> **OBJECTIVE**: Reproduce the data below, substituting "species" for every occurrence of "scientific name" and leaving everything else unchanged.

> **LISTING**:

----

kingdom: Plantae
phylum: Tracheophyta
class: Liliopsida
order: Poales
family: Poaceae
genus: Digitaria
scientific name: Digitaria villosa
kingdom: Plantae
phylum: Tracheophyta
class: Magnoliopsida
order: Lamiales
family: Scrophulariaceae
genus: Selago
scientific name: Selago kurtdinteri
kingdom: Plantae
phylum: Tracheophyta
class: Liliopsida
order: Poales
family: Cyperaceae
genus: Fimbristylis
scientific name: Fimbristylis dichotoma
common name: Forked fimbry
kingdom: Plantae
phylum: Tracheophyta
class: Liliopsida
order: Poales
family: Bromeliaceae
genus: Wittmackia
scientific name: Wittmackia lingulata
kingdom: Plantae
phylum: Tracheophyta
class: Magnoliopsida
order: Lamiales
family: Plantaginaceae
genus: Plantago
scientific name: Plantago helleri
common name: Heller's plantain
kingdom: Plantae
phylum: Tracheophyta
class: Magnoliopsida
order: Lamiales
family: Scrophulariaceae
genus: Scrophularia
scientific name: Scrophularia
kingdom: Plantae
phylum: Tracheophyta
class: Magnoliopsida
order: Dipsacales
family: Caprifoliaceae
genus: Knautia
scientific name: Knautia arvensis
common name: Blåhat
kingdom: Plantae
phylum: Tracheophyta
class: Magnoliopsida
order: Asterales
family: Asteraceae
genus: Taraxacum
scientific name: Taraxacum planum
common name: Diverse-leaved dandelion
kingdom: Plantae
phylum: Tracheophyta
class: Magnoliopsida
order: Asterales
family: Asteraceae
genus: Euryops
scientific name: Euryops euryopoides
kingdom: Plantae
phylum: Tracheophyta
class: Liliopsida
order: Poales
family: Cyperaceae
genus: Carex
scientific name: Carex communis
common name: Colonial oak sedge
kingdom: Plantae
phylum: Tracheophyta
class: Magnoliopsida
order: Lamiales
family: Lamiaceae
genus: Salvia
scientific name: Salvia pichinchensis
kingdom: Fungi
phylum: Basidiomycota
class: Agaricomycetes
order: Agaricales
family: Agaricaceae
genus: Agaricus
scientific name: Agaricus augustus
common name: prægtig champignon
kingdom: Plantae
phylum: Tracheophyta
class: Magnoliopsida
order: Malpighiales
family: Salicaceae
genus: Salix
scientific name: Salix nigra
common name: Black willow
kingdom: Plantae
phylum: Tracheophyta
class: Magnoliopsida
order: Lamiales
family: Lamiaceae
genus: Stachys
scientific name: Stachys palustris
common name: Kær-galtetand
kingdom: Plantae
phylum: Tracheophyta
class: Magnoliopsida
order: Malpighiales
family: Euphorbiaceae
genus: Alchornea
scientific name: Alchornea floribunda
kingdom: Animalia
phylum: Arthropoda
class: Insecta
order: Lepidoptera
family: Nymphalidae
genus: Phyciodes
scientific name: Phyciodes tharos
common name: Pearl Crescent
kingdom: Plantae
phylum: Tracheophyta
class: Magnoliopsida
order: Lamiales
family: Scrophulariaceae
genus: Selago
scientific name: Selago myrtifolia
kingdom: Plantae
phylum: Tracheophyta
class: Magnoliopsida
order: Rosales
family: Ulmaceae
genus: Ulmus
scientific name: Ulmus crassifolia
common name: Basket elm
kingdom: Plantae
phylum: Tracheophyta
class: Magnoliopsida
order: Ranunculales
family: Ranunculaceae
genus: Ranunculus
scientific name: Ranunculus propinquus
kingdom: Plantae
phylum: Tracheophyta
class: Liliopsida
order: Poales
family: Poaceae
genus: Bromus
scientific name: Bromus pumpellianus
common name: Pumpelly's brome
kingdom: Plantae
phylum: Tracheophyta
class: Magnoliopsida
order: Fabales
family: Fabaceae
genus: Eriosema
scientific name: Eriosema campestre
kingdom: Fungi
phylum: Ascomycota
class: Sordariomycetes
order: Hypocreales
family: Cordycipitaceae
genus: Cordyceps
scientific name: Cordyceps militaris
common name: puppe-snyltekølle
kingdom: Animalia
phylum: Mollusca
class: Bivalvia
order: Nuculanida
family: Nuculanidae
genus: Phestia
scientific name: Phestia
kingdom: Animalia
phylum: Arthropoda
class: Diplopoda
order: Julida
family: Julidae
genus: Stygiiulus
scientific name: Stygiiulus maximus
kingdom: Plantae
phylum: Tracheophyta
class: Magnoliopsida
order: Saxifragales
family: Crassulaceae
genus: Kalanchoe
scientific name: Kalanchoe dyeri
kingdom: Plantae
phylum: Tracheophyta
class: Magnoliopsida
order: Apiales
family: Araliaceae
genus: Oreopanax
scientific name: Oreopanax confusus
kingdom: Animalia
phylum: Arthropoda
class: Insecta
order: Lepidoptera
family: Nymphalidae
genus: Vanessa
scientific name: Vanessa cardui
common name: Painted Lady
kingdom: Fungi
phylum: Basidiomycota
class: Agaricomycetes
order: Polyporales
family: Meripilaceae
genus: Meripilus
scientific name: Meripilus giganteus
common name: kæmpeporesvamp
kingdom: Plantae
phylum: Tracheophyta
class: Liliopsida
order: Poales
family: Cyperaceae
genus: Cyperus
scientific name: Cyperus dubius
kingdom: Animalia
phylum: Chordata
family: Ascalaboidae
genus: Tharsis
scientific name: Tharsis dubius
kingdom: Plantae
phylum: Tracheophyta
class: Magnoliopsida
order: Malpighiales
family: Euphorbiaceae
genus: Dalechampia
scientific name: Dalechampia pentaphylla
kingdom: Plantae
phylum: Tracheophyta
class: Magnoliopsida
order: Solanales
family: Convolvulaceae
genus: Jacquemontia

----

> **TASK ANSWER**:
kingdom: Plantae
phylum: Tracheophyta
class: Liliopsida
order: Poales
family: Poaceae
genus: Digitaria
species: Digitaria villosa
kingdom: Plantae
phylum: Tracheophyta
class: Magnoliopsida
order: Lamiales
family: Scrophulariaceae
genus: Selago
species: Selago kurtdinteri
kingdom: Plantae
phylum: Tracheophyta
class: Liliopsida
order: Poales
family: Cyperaceae
genus: Fimbristylis
species: Fimbristylis dichotoma
common name: Forked fimbry
kingdom: Plantae
phylum: Tracheophyta
class: Liliopsida
order: Poales
family: Bromeliaceae
genus: Wittmackia
species: Wittmackia lingulata
kingdom: Plantae
phylum: Tracheophyta
class: Magnoliopsida
order: Lamiales
family: Plantaginaceae
genus: Plantago
species: Plantago helleri
common name: Heller's plantain
kingdom: Plantae
phylum: Tracheophyta
class: Magnoliopsida
order: Lamiales
family: Scrophulariaceae
genus: Scrophularia
species: Scrophularia
kingdom: Plantae
phylum: Tracheophyta
class: Magnoliopsida
order: Dipsacales
family: Caprifoliaceae
genus: Knautia
species: Knautia arvensis
common name: Blåhat
kingdom: Plantae
phylum: Tracheophyta
class: Magnoliopsida
order: Asterales
family: Asteraceae
genus: Taraxacum
species: Taraxacum planum
common name: Diverse-leaved dandelion
kingdom: Plantae
phylum: Tracheophyta
class: Magnoliopsida
order: Asterales
family: Asteraceae
genus: Euryops
species: Euryops euryopoides
kingdom: Plantae
phylum: Tracheophyta
class: Liliopsida
order: Poales
family: Cyperaceae
genus: Carex
species: Carex communis
common name: Colonial oak sedge
kingdom: Plantae
phylum: Tracheophyta
class: Magnoliopsida
order: Lamiales
family: Lamiaceae
genus: Salvia
species: Salvia pichinchensis
kingdom: Fungi
phylum: Basidiomycota
class: Agaricomycetes
order: Agaricales
family: Agaricaceae
genus: Agaricus
species: Agaricus augustus
common name: prægtig champignon
kingdom: Plantae
phylum: Tracheophyta
class: Magnoliopsida
order: Malpighiales
family: Salicaceae
genus: Salix
species: Salix nigra
common name: Black willow
kingdom: Plantae
phylum: Tracheophyta
class: Magnoliopsida
order: Lamiales
family: Lamiaceae
genus: Stachys
species: Stachys palustris
common name: Kær-galtetand
kingdom: Plantae
phylum: Tracheophyta
class: Magnoliopsida
order: Malpighiales
family: Euphorbiaceae
genus: Alchornea
species: Alchornea floribunda
kingdom: Animalia
phylum: Arthropoda
class: Insecta
order: Lepidoptera
family: Nymphalidae
genus: Phyciodes
species: Phyciodes tharos
common name: Pearl Crescent
kingdom: Plantae
phylum: Tracheophyta
class: Magnoliopsida
order: Lamiales
family: Scrophulariaceae
genus: Selago
species: Selago myrtifolia
kingdom: Plantae
phylum: Tracheophyta
class: Magnoliopsida
order: Rosales
family: Ulmaceae
genus: Ulmus
species: Ulmus crassifolia
common name: Basket elm
kingdom: Plantae
phylum: Tracheophyta
class: Magnoliopsida
order: Ranunculales
family: Ranunculaceae
genus: Ranunculus
species: Ranunculus propinquus
kingdom: Plantae
phylum: Tracheophyta
class: Liliopsida
order: Poales
family: Poaceae
genus: Bromus
species: Bromus pumpellianus
common name: Pumpelly's brome
kingdom: Plantae
phylum: Tracheophyta
class: Magnoliopsida
order: Fabales
family: Fabaceae
genus: Eriosema
species: Eriosema campestre
kingdom: Fungi
phylum: Ascomycota
class: Sordariomycetes
order: Hypocreales
family: Cordycipitaceae
genus: Cordyceps
species: Cordyceps militaris
common name: puppe-snyltekølle
kingdom: Animalia
phylum: Mollusca
class: Bivalvia
order: Nuculanida
family: Nuculanidae
genus: Phestia
species: Phestia
kingdom: Animalia
phylum: Arthropoda
class: Diplopoda
order: Julida
family: Julidae
genus: Stygiiulus
species: Stygiiulus maximus
kingdom: Plantae
phylum: Tracheophyta
class: Magnoliopsida
order: Saxifragales
family: Crassulaceae
genus: Kalanchoe
species: Kalanchoe dyeri
kingdom: Plantae
phylum: Tracheophyta
class: Magnoliopsida
order: Apiales
family: Araliaceae
genus: Oreopanax
species: Oreopanax confusus
kingdom: Animalia
phylum: Arthropoda
class: Insecta
order: Lepidoptera
family: Nymphalidae
genus: Vanessa
species: Vanessa cardui
common name: Painted Lady
kingdom: Fungi
phylum: Basidiomycota
class: Agaricomycetes
order: Polyporales
family: Meripilaceae
genus: Meripilus
species: Meripilus giganteus
common name: kæmpeporesvamp
kingdom: Plantae
phylum: Tracheophyta
class: Liliopsida
order: Poales
family: Cyperaceae
genus: Cyperus
species: Cyperus dubius
kingdom: Animalia
phylum: Chordata
family: Ascalaboidae
genus: Tharsis
species: Tharsis dubius
kingdom: Plantae
phylum: Tracheophyta
class: Magnoliopsida
order: Malpighiales
family: Euphorbiaceae
genus: Dalechampia
species: Dalechampia pentaphylla
kingdom: Plantae
phylum: Tracheophyta
class: Magnoliopsida
order: Solanales
family: Convolvulaceae
genus: Jacquemontia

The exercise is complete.